**ACTIVITY:**
Starting at the line below holding "Add colors of" and stopping at the line holding "Add new scheme", print every line exactly, both ends included, and leave the rest out.

**INFORMATION SHOWN:**
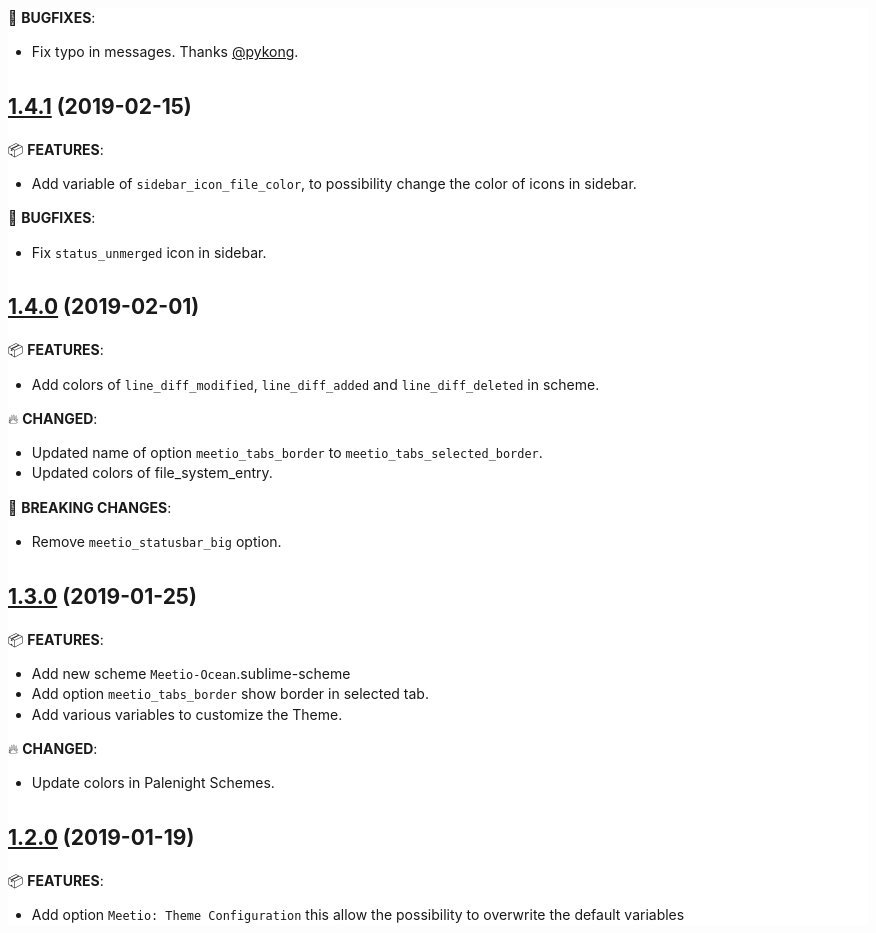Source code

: 🐛 **BUGFIXES**:

-   Fix typo in messages. Thanks [@pykong](https://github.com/pykong).

<a name="1.4.1"></a>

## [1.4.1](https://github.com/meetio-theme/sublime-meetio-theme/compare/v1.4.0...v1.4.1) (2019-02-15)

📦 **FEATURES**:

-   Add variable of `sidebar_icon_file_color`, to possibility change the color of icons in sidebar.

🐛 **BUGFIXES**:

-   Fix `status_unmerged` icon in sidebar.

<a name="1.4.0"></a>

## [1.4.0](https://github.com/meetio-theme/sublime-meetio-theme/compare/v1.3.0...v1.4.0) (2019-02-01)

📦 **FEATURES**:

-   Add colors of `line_diff_modified`, `line_diff_added` and `line_diff_deleted` in scheme.

🔥 **CHANGED**:

-   Updated name of option `meetio_tabs_border` to `meetio_tabs_selected_border`.
-   Updated colors of file_system_entry.

🧨 **BREAKING CHANGES**:

-   Remove `meetio_statusbar_big` option.

<a name="1.3.0"></a>

## [1.3.0](https://github.com/meetio-theme/sublime-meetio-theme/compare/v1.2.0...v1.3.0) (2019-01-25)

📦 **FEATURES**:

-   Add new scheme `Meetio-Ocean`.sublime-scheme
-   Add option `meetio_tabs_border` show border in selected tab.
-   Add various variables to customize the Theme.

🔥 **CHANGED**:

-   Update colors in Palenight Schemes.

<a name="1.2.0"></a>

## [1.2.0](https://github.com/meetio-theme/sublime-meetio-theme/compare/v1.1.1...v1.2.0) (2019-01-19)

📦 **FEATURES**:

-   Add option `Meetio: Theme Configuration` this allow the possibility to overwrite the default variables
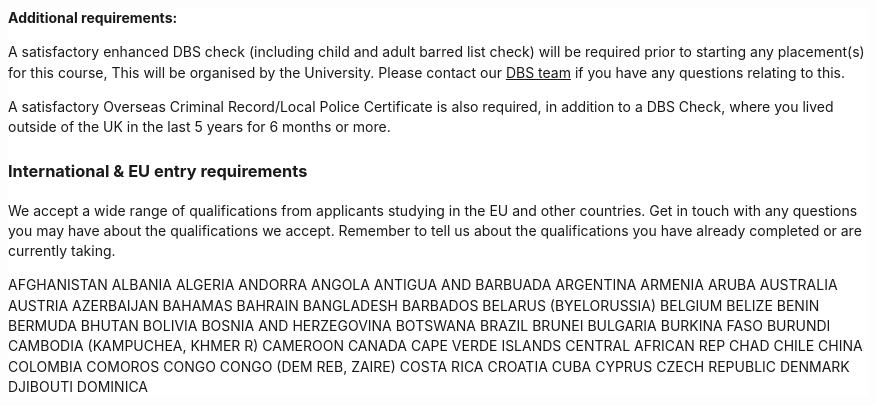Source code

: **Additional requirements:**

A satisfactory enhanced DBS check (including child and adult barred list check) will be required prior to starting any placement(s) for this course, This will be organised by the University. Please contact our  [DBS team](mailto:dbs@essex.ac.uk) if you have any questions relating to this.
  
A satisfactory Overseas Criminal Record/Local Police Certificate is also required, in addition to a DBS Check, where you lived outside of the UK in the last 5 years for 6 months or more.

### International & EU entry requirements

We accept a wide range of qualifications from applicants studying in the EU and other countries. Get in touch with any questions you may have about the qualifications we accept. Remember to tell us about the qualifications you have already completed or are currently taking.

AFGHANISTAN 
ALBANIA 
ALGERIA 
ANDORRA 
ANGOLA 
ANTIGUA AND BARBUADA 
ARGENTINA 
ARMENIA 
ARUBA 
AUSTRALIA 
AUSTRIA 
AZERBAIJAN 
BAHAMAS 
BAHRAIN 
BANGLADESH 
BARBADOS 
BELARUS (BYELORUSSIA) 
BELGIUM 
BELIZE 
BENIN 
BERMUDA 
BHUTAN 
BOLIVIA 
BOSNIA AND HERZEGOVINA 
BOTSWANA 
BRAZIL 
BRUNEI 
BULGARIA 
BURKINA FASO 
BURUNDI 
CAMBODIA (KAMPUCHEA, KHMER R) 
CAMEROON 
CANADA 
CAPE VERDE ISLANDS 
CENTRAL AFRICAN REP 
CHAD 
CHILE 
CHINA 
COLOMBIA 
COMOROS 
CONGO 
CONGO (DEM REB, ZAIRE) 
COSTA RICA 
CROATIA 
CUBA 
CYPRUS
CZECH REPUBLIC 
DENMARK 
DJIBOUTI 
DOMINICA 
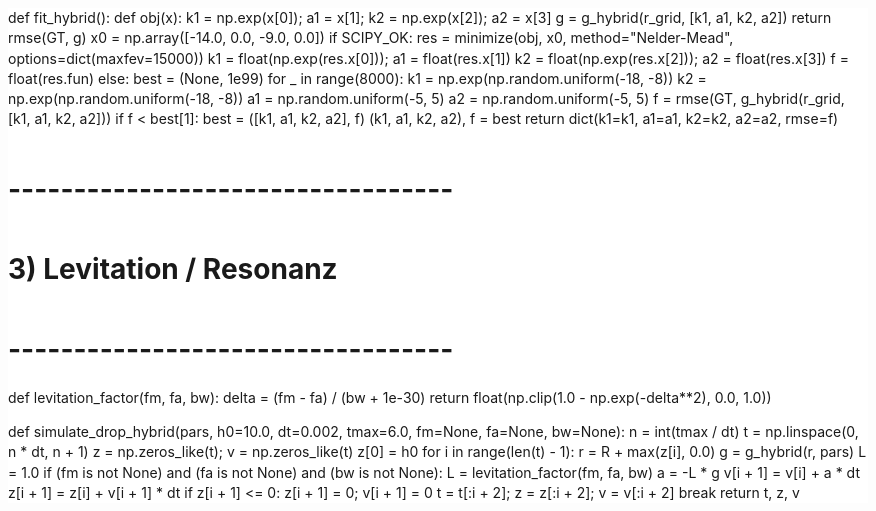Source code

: def fit_hybrid():
    def obj(x):
        k1 = np.exp(x[0]); a1 = x[1]; k2 = np.exp(x[2]); a2 = x[3]
        g = g_hybrid(r_grid, [k1, a1, k2, a2])
        return rmse(GT, g)
    x0 = np.array([-14.0, 0.0, -9.0, 0.0])
    if SCIPY_OK:
        res = minimize(obj, x0, method="Nelder-Mead", options=dict(maxfev=15000))
        k1 = float(np.exp(res.x[0])); a1 = float(res.x[1])
        k2 = float(np.exp(res.x[2])); a2 = float(res.x[3])
        f = float(res.fun)
    else:
        best = (None, 1e99)
        for _ in range(8000):
            k1 = np.exp(np.random.uniform(-18, -8))
            k2 = np.exp(np.random.uniform(-18, -8))
            a1 = np.random.uniform(-5, 5)
            a2 = np.random.uniform(-5, 5)
            f = rmse(GT, g_hybrid(r_grid, [k1, a1, k2, a2]))
            if f < best[1]:
                best = ([k1, a1, k2, a2], f)
        (k1, a1, k2, a2), f = best
    return dict(k1=k1, a1=a1, k2=k2, a2=a2, rmse=f)

# ----------------------------------
# 3) Levitation / Resonanz
# ----------------------------------
def levitation_factor(fm, fa, bw):
    delta = (fm - fa) / (bw + 1e-30)
    return float(np.clip(1.0 - np.exp(-delta**2), 0.0, 1.0))

def simulate_drop_hybrid(pars, h0=10.0, dt=0.002, tmax=6.0, fm=None, fa=None, bw=None):
    n = int(tmax / dt)
    t = np.linspace(0, n * dt, n + 1)
    z = np.zeros_like(t); v = np.zeros_like(t)
    z[0] = h0
    for i in range(len(t) - 1):
        r = R + max(z[i], 0.0)
        g = g_hybrid(r, pars)
        L = 1.0
        if (fm is not None) and (fa is not None) and (bw is not None):
            L = levitation_factor(fm, fa, bw)
        a = -L * g
        v[i + 1] = v[i] + a * dt
        z[i + 1] = z[i] + v[i + 1] * dt
        if z[i + 1] <= 0:
            z[i + 1] = 0; v[i + 1] = 0
            t = t[:i + 2]; z = z[:i + 2]; v = v[:i + 2]
            break
    return t, z, v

**SOLUTION TO THE PROBLEM:**
-   Add colors of `line_diff_modified`, `line_diff_added` and `line_diff_deleted` in scheme.

🔥 **CHANGED**:

-   Updated name of option `meetio_tabs_border` to `meetio_tabs_selected_border`.
-   Updated colors of file_system_entry.

🧨 **BREAKING CHANGES**:

-   Remove `meetio_statusbar_big` option.

<a name="1.3.0"></a>

## [1.3.0](https://github.com/meetio-theme/sublime-meetio-theme/compare/v1.2.0...v1.3.0) (2019-01-25)

📦 **FEATURES**:

-   Add new scheme `Meetio-Ocean`.sublime-scheme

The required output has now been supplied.